## JOB ITEM
The entries below contain a line with "- Team allocation satisfation" and a line with "-Actions with time stamp". Retype exactly everything from the first down to the second, both included, and nothing else.

## DATA FOR THIS EXERCISE
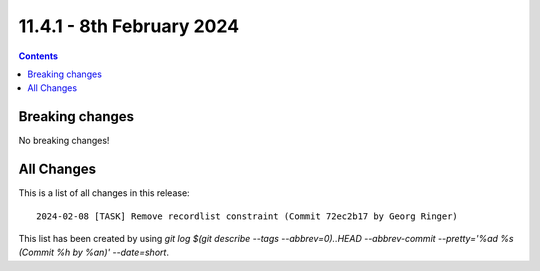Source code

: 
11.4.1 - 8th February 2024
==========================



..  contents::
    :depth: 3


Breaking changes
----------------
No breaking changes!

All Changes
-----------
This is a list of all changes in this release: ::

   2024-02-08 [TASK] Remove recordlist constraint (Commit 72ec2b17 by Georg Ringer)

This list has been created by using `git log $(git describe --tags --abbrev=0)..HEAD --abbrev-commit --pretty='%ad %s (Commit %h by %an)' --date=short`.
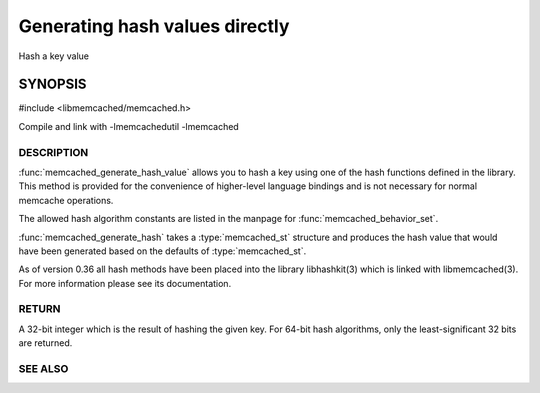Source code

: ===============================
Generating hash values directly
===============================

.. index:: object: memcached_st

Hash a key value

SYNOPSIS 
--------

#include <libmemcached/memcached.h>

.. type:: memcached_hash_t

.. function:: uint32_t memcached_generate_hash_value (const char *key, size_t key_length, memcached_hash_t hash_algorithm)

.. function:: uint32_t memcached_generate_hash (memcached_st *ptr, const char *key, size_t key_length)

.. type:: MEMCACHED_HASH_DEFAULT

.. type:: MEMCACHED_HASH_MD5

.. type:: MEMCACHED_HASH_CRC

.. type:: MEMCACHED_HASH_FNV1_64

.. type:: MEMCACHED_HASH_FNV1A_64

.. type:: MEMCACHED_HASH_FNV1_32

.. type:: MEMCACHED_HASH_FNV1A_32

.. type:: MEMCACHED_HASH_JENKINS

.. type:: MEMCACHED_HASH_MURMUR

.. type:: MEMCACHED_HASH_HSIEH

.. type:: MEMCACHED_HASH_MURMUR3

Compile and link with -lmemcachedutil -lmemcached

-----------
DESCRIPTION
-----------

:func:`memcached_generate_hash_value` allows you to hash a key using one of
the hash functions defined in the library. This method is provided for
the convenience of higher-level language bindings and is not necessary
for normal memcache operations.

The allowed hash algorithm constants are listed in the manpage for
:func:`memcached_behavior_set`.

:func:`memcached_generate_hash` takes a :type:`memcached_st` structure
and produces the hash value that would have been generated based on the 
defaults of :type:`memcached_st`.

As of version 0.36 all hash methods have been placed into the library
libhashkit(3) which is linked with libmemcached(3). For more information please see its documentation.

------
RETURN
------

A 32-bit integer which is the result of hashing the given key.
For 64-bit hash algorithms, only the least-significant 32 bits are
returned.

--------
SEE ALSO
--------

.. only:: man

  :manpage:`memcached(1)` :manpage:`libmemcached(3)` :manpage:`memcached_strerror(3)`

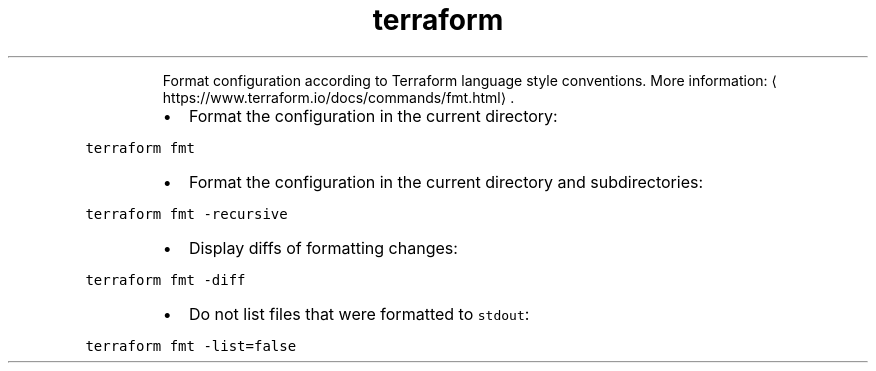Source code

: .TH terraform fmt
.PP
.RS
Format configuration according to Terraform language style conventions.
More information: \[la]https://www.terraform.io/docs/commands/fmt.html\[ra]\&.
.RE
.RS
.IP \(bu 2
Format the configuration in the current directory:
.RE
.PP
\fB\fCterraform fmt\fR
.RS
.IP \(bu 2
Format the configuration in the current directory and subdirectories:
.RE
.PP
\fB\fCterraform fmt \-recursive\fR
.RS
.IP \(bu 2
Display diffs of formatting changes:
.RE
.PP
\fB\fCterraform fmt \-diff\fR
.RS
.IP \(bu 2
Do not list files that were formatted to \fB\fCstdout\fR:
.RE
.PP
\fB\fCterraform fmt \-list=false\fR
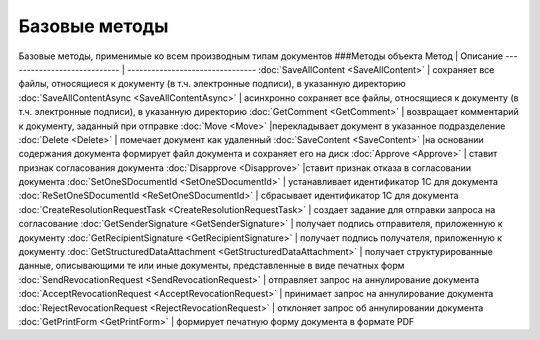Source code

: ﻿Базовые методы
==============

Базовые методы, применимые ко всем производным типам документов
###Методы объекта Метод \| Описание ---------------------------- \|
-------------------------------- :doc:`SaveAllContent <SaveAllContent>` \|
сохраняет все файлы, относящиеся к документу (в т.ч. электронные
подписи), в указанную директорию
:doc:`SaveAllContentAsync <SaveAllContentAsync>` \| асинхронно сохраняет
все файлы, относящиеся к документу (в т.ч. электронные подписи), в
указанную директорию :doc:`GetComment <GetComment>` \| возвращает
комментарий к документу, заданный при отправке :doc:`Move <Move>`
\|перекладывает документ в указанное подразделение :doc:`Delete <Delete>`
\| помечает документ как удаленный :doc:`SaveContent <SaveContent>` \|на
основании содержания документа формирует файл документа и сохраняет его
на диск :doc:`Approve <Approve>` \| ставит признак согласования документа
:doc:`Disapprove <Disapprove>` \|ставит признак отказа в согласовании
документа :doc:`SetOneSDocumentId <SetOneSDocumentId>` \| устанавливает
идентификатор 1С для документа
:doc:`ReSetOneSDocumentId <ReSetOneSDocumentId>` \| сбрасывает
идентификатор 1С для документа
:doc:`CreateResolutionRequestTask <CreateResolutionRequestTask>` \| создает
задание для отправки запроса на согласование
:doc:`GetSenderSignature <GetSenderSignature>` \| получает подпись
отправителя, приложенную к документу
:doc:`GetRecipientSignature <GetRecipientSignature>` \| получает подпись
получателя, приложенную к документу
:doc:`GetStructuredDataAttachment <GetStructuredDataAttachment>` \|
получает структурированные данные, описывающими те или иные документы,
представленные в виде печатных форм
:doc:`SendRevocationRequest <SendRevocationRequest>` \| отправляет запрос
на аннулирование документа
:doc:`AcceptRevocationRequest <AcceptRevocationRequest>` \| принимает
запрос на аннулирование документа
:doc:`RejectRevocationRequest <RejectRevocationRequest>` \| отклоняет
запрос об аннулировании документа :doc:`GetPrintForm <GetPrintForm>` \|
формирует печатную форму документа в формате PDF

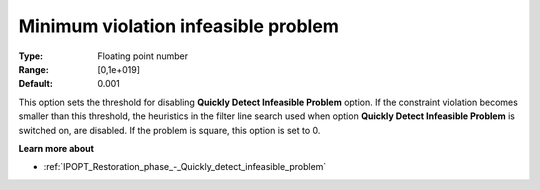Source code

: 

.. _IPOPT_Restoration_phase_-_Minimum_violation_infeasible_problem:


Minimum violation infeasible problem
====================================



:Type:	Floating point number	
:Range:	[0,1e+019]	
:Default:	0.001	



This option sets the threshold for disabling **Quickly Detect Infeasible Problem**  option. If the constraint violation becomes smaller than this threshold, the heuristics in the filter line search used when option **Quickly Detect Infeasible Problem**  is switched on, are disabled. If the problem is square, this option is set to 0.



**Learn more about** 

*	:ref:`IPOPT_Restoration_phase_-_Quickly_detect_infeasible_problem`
--
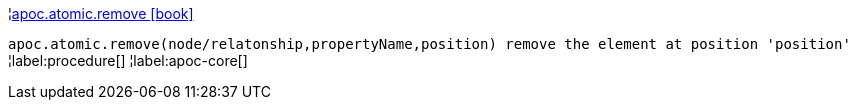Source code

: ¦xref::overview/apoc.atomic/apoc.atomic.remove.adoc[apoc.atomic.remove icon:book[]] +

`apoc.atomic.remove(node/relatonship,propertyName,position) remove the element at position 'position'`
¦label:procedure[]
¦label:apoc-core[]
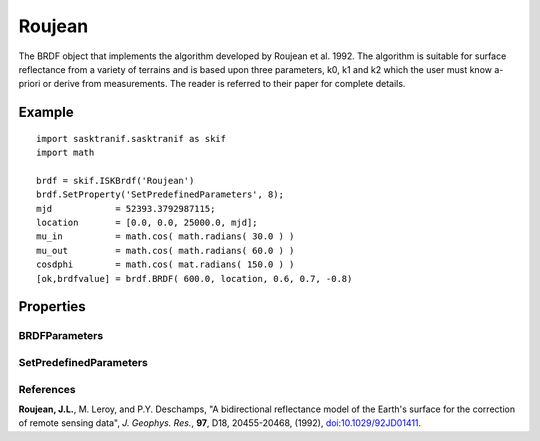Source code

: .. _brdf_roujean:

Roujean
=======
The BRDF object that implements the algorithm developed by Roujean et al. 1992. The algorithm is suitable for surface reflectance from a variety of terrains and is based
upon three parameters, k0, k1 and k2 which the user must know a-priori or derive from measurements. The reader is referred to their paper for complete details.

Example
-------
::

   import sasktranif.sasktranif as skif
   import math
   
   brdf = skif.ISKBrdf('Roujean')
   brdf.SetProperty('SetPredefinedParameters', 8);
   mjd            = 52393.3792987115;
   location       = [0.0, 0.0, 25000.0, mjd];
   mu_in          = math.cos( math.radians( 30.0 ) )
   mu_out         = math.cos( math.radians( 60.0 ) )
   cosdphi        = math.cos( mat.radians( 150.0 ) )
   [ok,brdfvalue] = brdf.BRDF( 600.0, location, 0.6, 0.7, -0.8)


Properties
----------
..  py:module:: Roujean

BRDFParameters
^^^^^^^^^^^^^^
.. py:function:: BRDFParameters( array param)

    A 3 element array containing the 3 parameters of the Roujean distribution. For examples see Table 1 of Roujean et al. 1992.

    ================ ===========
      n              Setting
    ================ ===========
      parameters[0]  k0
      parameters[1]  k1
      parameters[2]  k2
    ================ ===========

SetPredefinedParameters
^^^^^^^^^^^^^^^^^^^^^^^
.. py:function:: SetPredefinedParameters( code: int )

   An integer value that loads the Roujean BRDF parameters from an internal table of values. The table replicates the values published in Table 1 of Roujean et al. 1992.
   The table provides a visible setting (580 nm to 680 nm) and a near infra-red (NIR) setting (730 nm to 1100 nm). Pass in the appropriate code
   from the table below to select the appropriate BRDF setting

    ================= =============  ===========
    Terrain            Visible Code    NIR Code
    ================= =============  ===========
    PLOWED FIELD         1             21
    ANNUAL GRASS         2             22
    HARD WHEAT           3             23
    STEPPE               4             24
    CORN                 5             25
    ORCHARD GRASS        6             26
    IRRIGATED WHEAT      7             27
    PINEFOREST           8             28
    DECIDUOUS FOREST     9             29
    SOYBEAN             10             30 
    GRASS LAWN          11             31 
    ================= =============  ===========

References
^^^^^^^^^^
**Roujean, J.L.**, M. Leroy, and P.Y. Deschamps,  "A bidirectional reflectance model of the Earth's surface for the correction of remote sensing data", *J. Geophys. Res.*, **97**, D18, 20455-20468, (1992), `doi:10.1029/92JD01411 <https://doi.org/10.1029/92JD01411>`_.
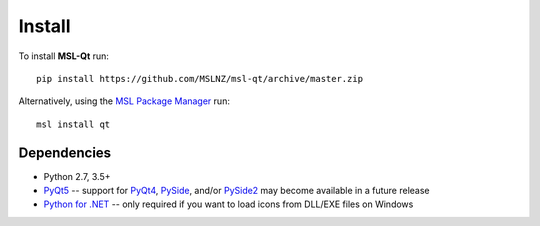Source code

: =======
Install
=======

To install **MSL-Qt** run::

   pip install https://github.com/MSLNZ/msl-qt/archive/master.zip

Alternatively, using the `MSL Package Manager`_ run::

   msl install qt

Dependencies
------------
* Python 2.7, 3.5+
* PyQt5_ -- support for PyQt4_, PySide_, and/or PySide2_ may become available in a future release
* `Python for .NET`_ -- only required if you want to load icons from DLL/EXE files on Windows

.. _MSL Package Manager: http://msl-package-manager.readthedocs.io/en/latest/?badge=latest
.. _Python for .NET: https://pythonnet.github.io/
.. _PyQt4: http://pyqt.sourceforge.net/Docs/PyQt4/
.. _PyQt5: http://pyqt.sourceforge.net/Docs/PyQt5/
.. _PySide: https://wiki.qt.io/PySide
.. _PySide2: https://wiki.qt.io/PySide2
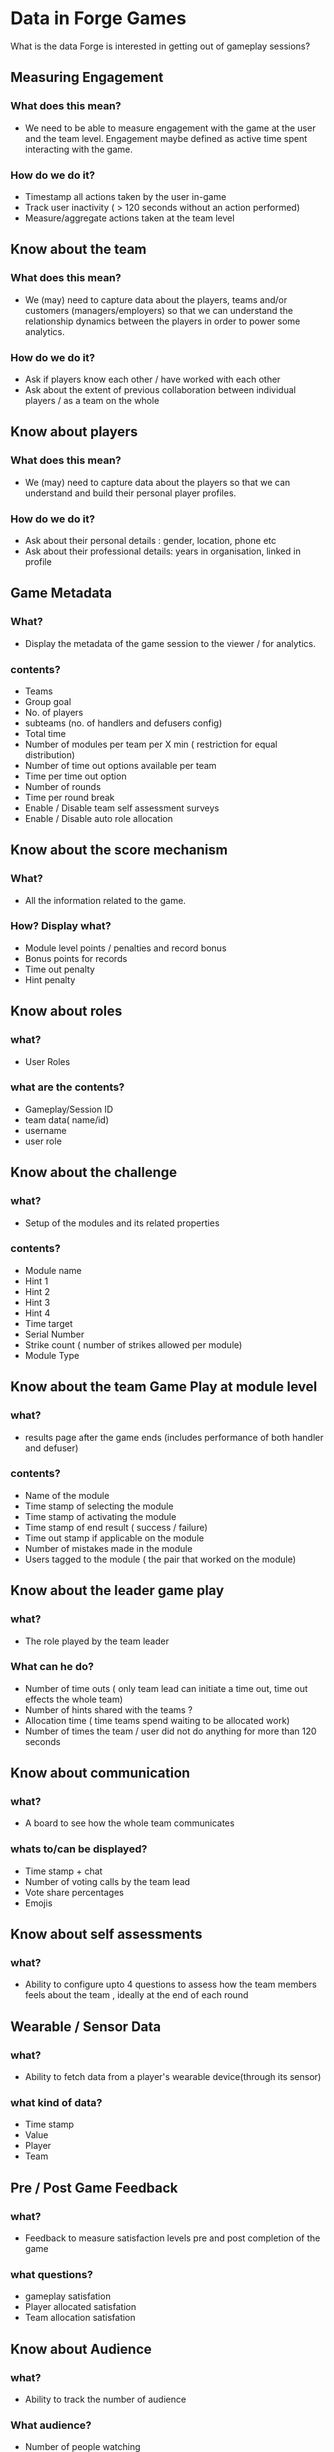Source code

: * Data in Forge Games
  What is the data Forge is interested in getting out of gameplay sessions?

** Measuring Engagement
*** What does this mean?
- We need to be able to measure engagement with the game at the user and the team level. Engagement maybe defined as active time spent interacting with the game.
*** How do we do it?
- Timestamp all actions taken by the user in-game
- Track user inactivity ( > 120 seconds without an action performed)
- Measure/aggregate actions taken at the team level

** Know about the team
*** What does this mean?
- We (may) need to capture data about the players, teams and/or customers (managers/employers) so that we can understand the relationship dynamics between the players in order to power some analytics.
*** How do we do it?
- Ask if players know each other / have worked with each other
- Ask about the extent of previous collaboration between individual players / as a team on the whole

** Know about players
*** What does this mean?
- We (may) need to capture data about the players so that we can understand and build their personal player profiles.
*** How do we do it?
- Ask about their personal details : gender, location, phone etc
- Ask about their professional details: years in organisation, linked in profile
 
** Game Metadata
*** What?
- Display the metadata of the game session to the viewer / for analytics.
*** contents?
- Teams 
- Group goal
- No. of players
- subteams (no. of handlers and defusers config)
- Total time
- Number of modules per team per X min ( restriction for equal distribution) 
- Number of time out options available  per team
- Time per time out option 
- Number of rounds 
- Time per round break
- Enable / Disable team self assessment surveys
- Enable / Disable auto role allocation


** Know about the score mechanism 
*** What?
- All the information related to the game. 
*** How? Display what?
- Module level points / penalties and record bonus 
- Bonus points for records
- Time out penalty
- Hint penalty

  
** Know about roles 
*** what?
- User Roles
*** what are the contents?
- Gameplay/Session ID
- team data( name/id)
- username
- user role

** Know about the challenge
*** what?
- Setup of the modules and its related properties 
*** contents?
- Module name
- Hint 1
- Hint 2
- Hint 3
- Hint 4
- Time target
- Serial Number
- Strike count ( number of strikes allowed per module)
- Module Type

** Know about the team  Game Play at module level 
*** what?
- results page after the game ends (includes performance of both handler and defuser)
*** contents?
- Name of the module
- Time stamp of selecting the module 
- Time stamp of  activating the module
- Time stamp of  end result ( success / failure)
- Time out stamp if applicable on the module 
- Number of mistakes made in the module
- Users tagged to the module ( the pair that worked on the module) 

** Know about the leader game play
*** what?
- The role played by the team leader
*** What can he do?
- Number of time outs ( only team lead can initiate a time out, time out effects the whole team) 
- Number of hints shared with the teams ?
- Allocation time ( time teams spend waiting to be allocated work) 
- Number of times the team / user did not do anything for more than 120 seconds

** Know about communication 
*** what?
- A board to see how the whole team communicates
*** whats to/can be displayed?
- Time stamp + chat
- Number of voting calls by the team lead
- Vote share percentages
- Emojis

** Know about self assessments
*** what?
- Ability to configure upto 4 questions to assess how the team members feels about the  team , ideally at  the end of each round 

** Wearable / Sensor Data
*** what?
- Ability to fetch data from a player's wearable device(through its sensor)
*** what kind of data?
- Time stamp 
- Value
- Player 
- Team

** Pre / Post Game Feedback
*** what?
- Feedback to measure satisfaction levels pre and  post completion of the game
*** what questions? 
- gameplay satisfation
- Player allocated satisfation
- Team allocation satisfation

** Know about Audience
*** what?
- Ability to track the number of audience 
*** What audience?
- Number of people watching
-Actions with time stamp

## WRITTEN SOLUTION
- Team allocation satisfation

** Know about Audience
*** what?
- Ability to track the number of audience 
*** What audience?
- Number of people watching
-Actions with time stamp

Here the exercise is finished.